Athletes at the top of their game will always ask themselves what matters most to them. They feel guilty when they have not done everything possible to excel in their area. Moreover, elite athletes understand that true confidence comes from meticulous preparation. They are willing to do whatever it takes to reach the epitome of success. This also means doing things they do not like. That makes all the difference between elites and averages. The latter mostly does what he enjoys, while the former thinks of the bigger picture. The mountain the elite athlete climbs is a lot higher than what most people have their eyes on. The risk is higher, the climb is harder, and the higher the climb the harder it gets. At no point in the climb does it get easier. Champions are able to control their thoughts and do the work when they do not want to. No matter what happens, not a day goes by when they are not getting closer to their goal, one way or another. All the mistakes they make are viewed with a growth mindset. Each mistake is yet another opportunity for them to get better at their craft.

From sport to life and vice versa

In order to be mentally tough, athletes must learn how to push through challenges both on and off of the field. In a way, sport teaches athletes a lot about life. When an athlete is faced with challenging situations in their career, they will have already learned how to handle those situations. If they do not know how to move forward from a setback, they can look back at previous failures and use that as motivation for future success. Athletes who are successful reflect upon their past experiences and learn from them so that they can achieve long-term goals. Their deep understanding of the sport they chose to do makes them understand that sport and life, it’s one and the same thing. The same principles apply. Whether it’s boxing, basketball, or surfing. Once you become elite in your sports endeavor it transfers to living outside the field. Look at Michael Jordan with his famous Jordan shoes. Or look at David Beckham’s fragrance line, or, lastly, Kobe Bryant winning an Oscar for Best Animated Short Film. In short, the sport athletes chose and the principles learned transcended sport and fitted perfectly into life.

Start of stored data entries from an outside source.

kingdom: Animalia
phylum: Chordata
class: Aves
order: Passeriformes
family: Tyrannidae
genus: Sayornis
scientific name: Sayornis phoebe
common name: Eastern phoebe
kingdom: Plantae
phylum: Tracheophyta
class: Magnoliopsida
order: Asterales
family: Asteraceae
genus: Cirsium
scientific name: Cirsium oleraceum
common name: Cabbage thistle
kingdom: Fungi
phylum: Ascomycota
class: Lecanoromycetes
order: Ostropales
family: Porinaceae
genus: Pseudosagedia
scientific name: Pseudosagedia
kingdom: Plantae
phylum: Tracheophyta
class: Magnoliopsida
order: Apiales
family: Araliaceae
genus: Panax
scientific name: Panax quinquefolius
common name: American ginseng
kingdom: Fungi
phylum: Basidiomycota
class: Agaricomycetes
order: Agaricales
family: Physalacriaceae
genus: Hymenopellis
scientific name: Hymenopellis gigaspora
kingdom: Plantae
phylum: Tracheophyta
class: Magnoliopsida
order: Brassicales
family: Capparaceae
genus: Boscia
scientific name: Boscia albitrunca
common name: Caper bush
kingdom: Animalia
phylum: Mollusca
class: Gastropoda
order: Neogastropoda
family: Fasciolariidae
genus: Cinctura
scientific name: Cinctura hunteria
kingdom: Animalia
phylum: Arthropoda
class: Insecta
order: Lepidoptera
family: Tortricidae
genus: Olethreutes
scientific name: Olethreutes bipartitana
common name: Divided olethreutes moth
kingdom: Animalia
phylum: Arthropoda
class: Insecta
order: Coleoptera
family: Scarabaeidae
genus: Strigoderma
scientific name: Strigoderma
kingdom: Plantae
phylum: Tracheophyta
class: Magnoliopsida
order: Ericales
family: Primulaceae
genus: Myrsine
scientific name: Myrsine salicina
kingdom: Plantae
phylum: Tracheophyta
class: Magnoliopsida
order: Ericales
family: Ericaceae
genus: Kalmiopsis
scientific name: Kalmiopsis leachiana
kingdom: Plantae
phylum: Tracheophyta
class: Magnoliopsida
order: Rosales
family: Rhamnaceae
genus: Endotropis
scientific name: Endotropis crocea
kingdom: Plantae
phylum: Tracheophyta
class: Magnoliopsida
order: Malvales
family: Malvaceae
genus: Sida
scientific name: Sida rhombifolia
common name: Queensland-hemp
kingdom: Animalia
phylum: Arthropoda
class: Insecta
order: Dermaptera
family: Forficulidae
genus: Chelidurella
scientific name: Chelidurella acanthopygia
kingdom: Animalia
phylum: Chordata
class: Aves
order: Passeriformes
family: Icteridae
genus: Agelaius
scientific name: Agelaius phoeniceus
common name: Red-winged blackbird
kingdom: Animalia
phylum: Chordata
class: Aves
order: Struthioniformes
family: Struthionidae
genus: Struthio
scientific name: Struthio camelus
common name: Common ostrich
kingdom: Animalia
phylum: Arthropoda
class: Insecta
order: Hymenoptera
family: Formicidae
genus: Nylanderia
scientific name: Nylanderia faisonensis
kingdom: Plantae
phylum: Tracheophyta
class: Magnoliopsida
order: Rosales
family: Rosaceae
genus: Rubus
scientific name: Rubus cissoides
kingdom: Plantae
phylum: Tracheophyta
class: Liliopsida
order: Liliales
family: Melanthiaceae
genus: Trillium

To conclude, a strong mentality is important because it can make or break an athlete. It’s the difference between success and failure in sport. The most successful athletes are ones who have a strong mentality. They know that they can achieve excellence by pushing themselves to the limits of their potential. A champion’s mindset is one that is able to push through challenges both on and off of the field, which not only makes them mentally tough but also teaches them how to be durable in everyday life. These qualities are what separate success from failure. This is what separates the elite from the average.